Request: Write out the rows below again, swapping every "chart" for "graph" and changing nothing else, and omit the pictures from your answer.

(Source records)
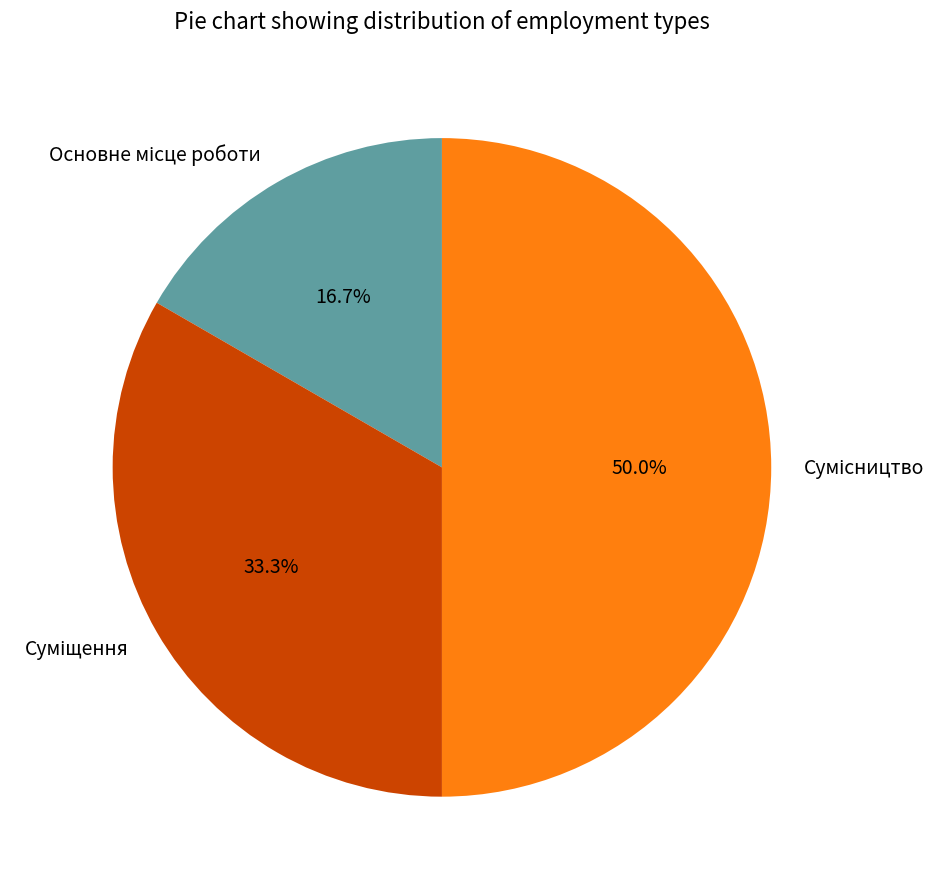

Is there a majority slice in this chart?

No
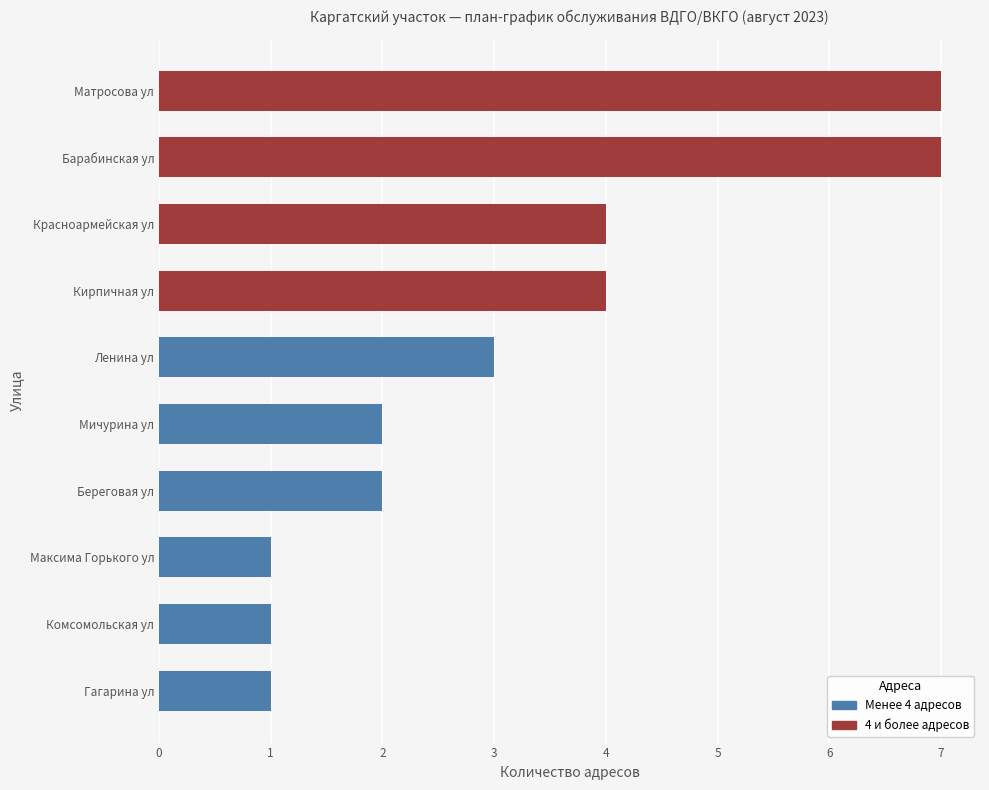

What is the greatest value displayed?

7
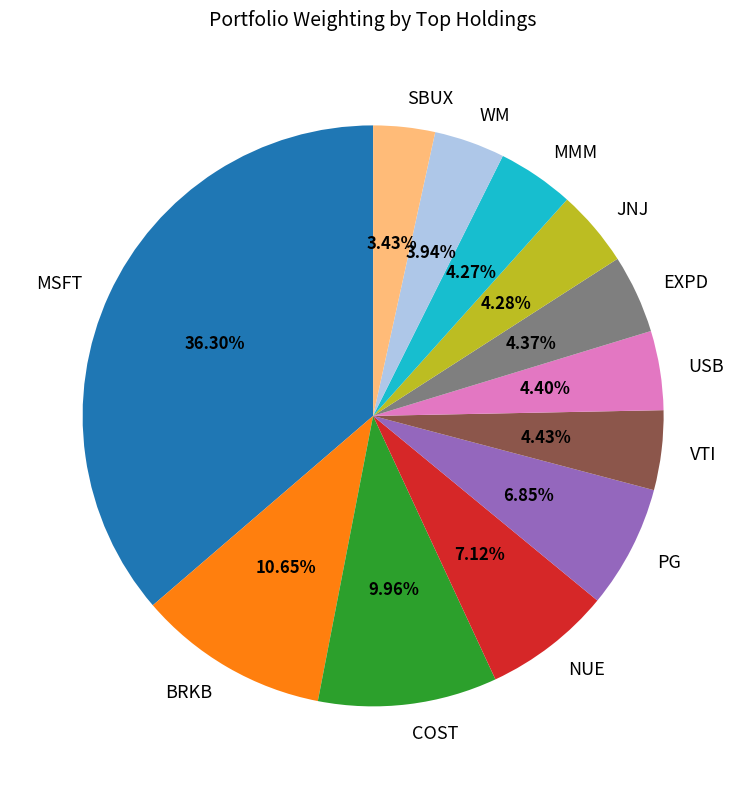

The COST slice represents 1% of the pie. True or false?

False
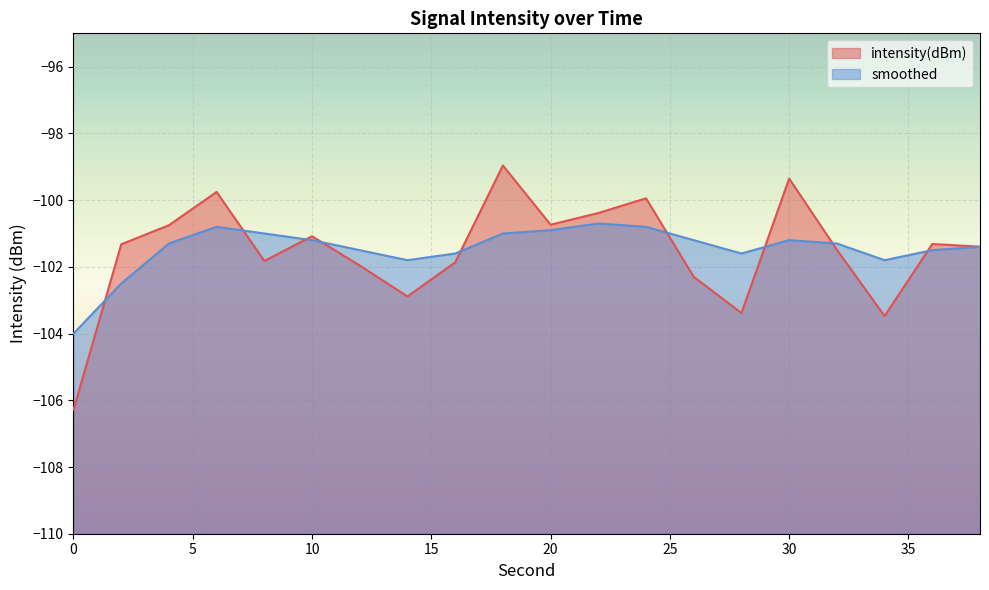

Reading left to right, list all the values displayed in this chart.

intensity(dBm): -106.3	-101.3	-100.8	-99.8	-101.8	-101.1	-102.0	-102.9	-101.9	-99.0	-100.7	-100.4	-99.9	-102.3	-103.4	-99.4	-101.5	-103.5	-101.3	-101.4
smoothed: -104.0	-102.5	-101.3	-100.8	-101.0	-101.2	-101.5	-101.8	-101.6	-101.0	-100.9	-100.7	-100.8	-101.2	-101.6	-101.2	-101.3	-101.8	-101.5	-101.4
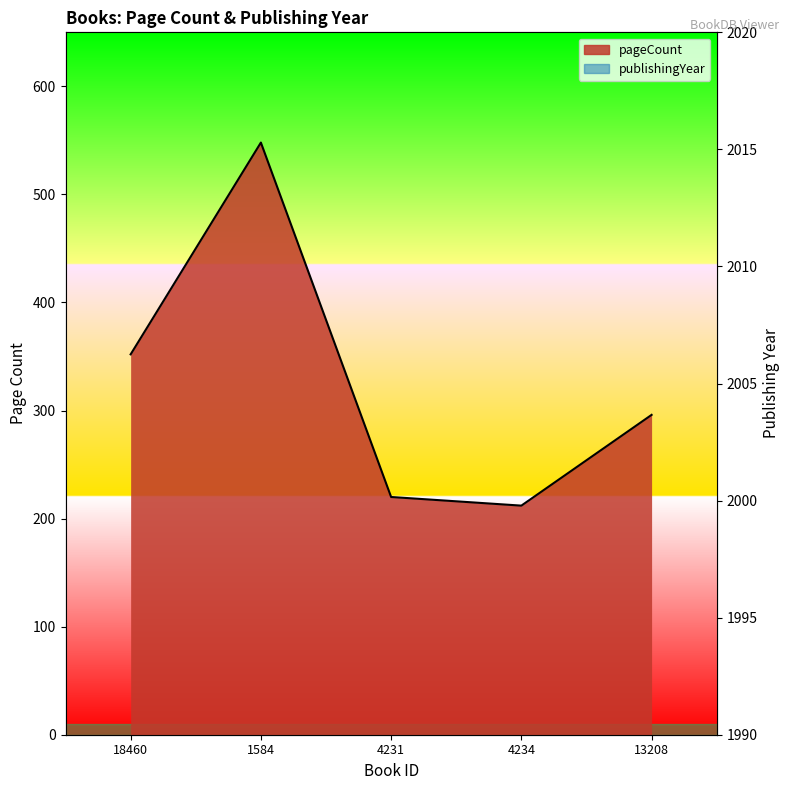

Reading left to right, extract all data points from this chart.

pageCount: 352	548	220	212	296
publishingYear: 2000	2009	2008	2007	2009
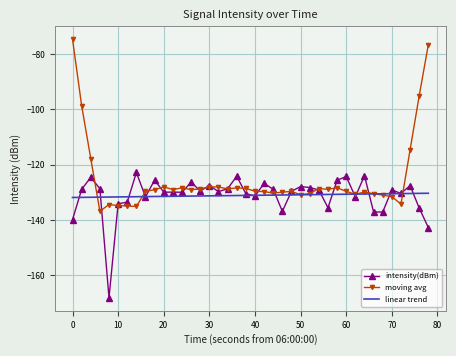

What is the maximum value shown in the chart?

-74.6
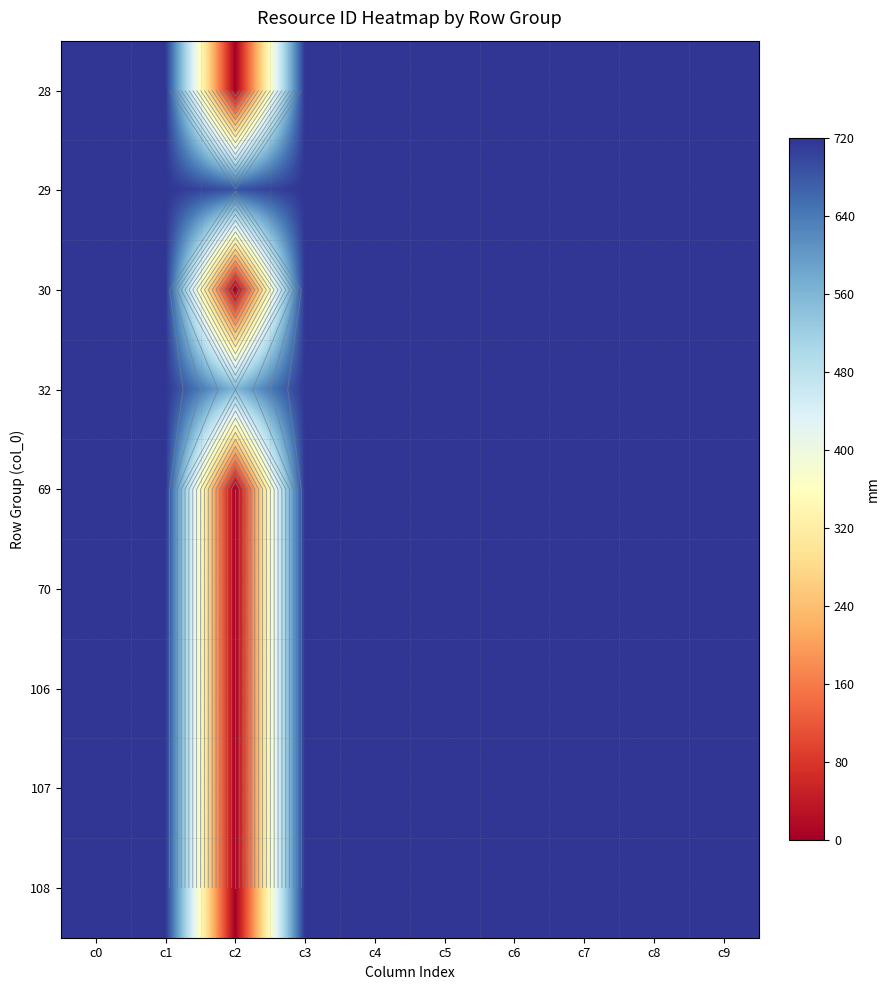

Read the 32 value at c5.

720.0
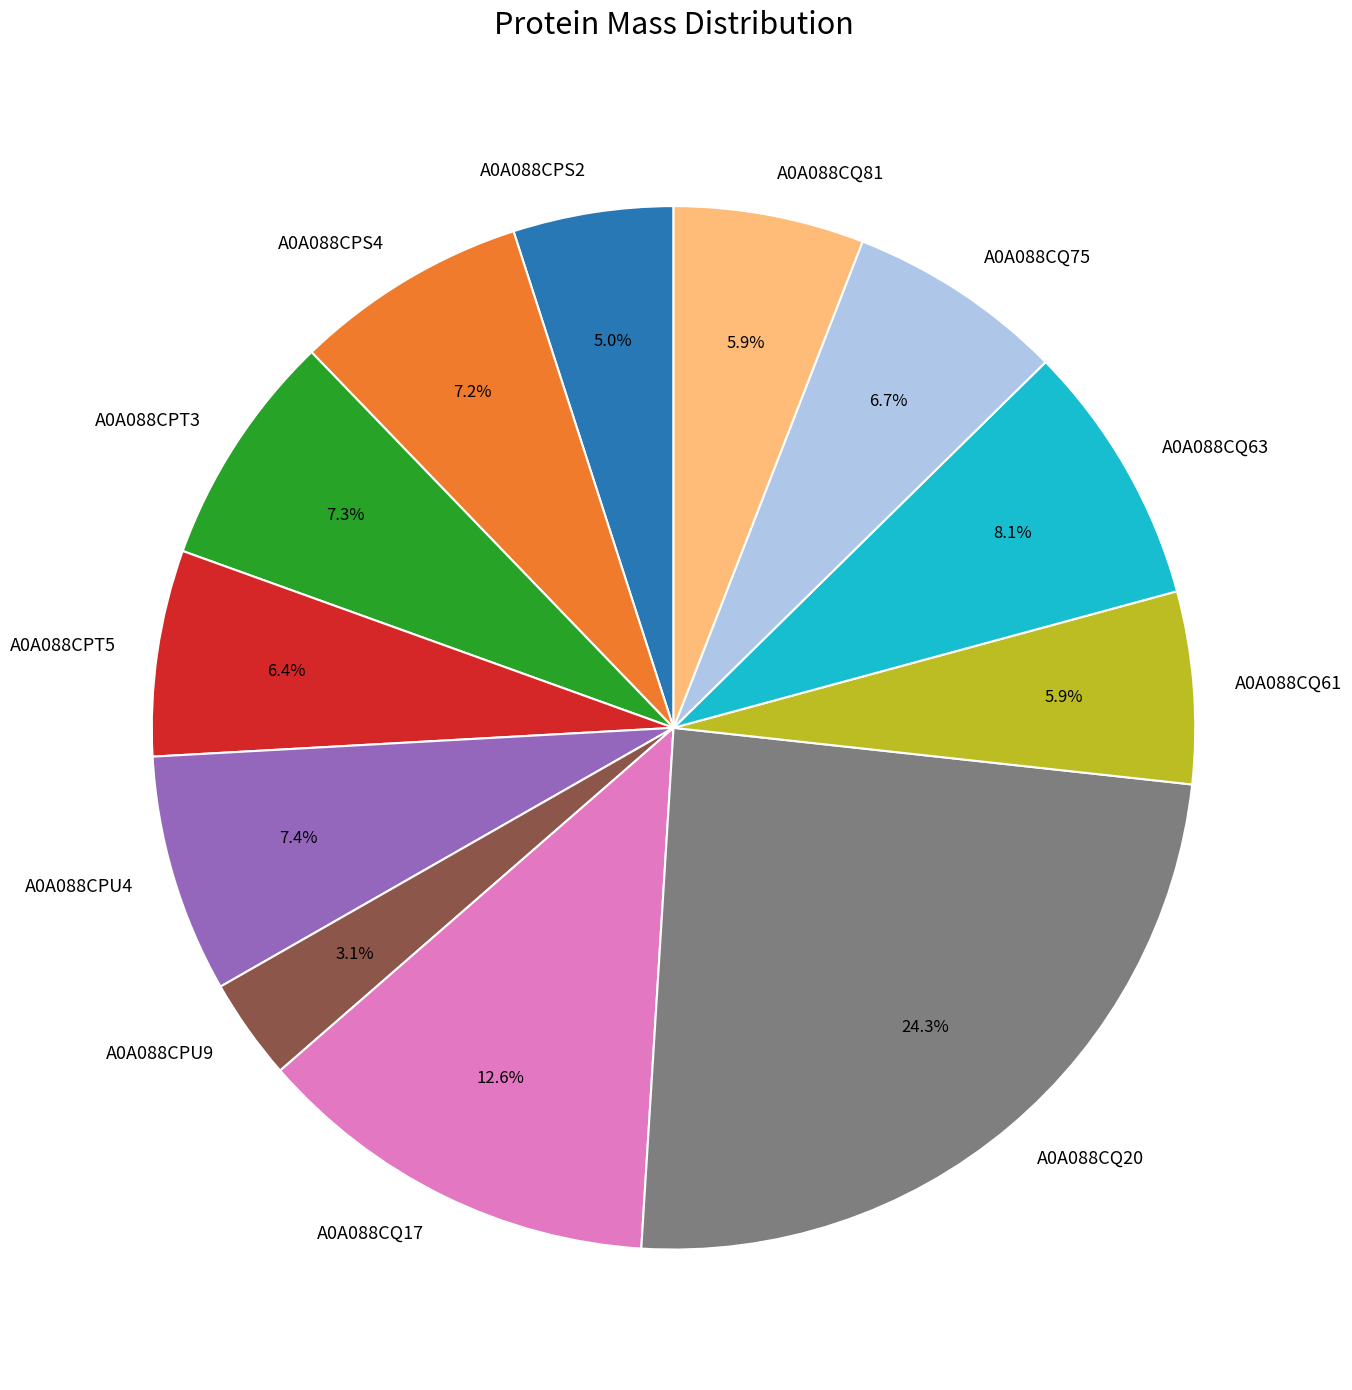

Is it true that A0A088CPS2 is 5% of the pie?

True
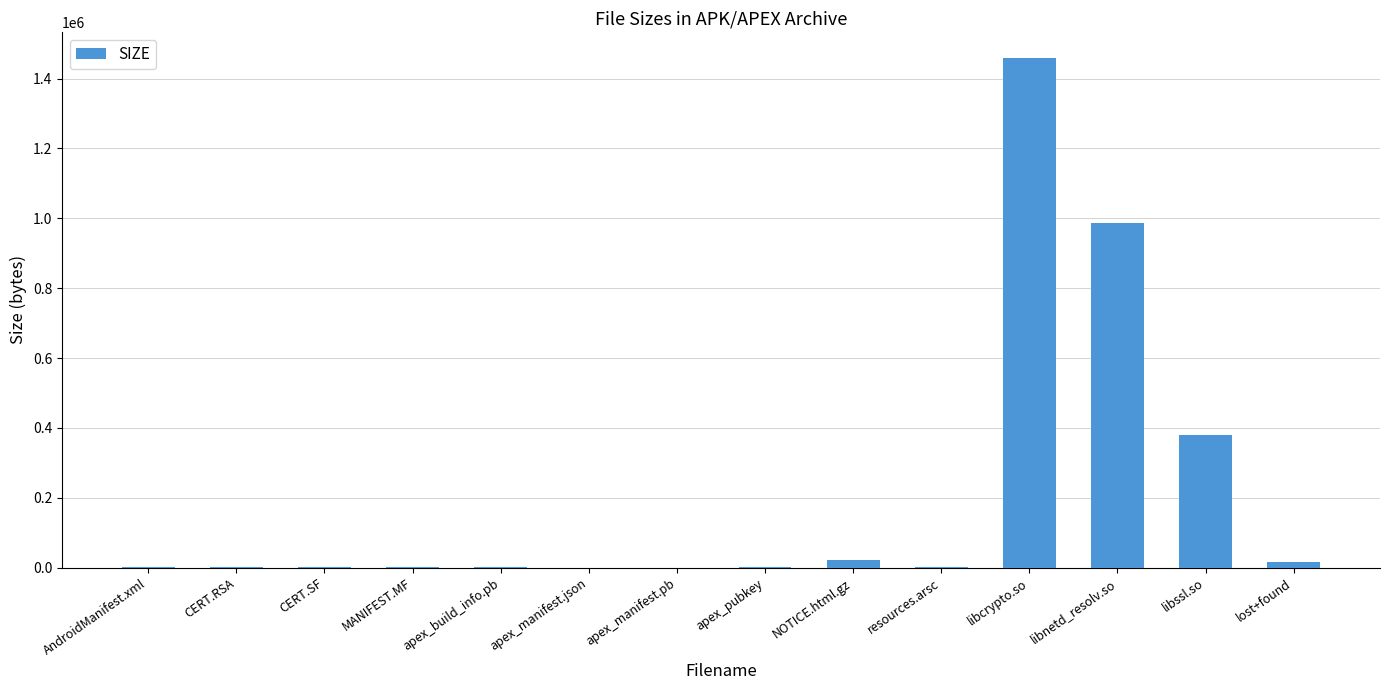

Between libcrypto.so and libssl.so, which is larger?

libcrypto.so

Answer box:
Is there a majority slice in this graph?

No

What is the greatest value displayed?

7

The COST slice represents 1% of the pie. True or false?

False

Reading left to right, list all the values displayed in this graph.

intensity(dBm): -106.3	-101.3	-100.8	-99.8	-101.8	-101.1	-102.0	-102.9	-101.9	-99.0	-100.7	-100.4	-99.9	-102.3	-103.4	-99.4	-101.5	-103.5	-101.3	-101.4
smoothed: -104.0	-102.5	-101.3	-100.8	-101.0	-101.2	-101.5	-101.8	-101.6	-101.0	-100.9	-100.7	-100.8	-101.2	-101.6	-101.2	-101.3	-101.8	-101.5	-101.4

Reading left to right, extract all data points from this graph.

pageCount: 352	548	220	212	296
publishingYear: 2000	2009	2008	2007	2009

What is the maximum value shown in the graph?

-74.6

Read the 32 value at c5.

720.0

Is it true that A0A088CPS2 is 5% of the pie?

True

Between libcrypto.so and libssl.so, which is larger?

libcrypto.so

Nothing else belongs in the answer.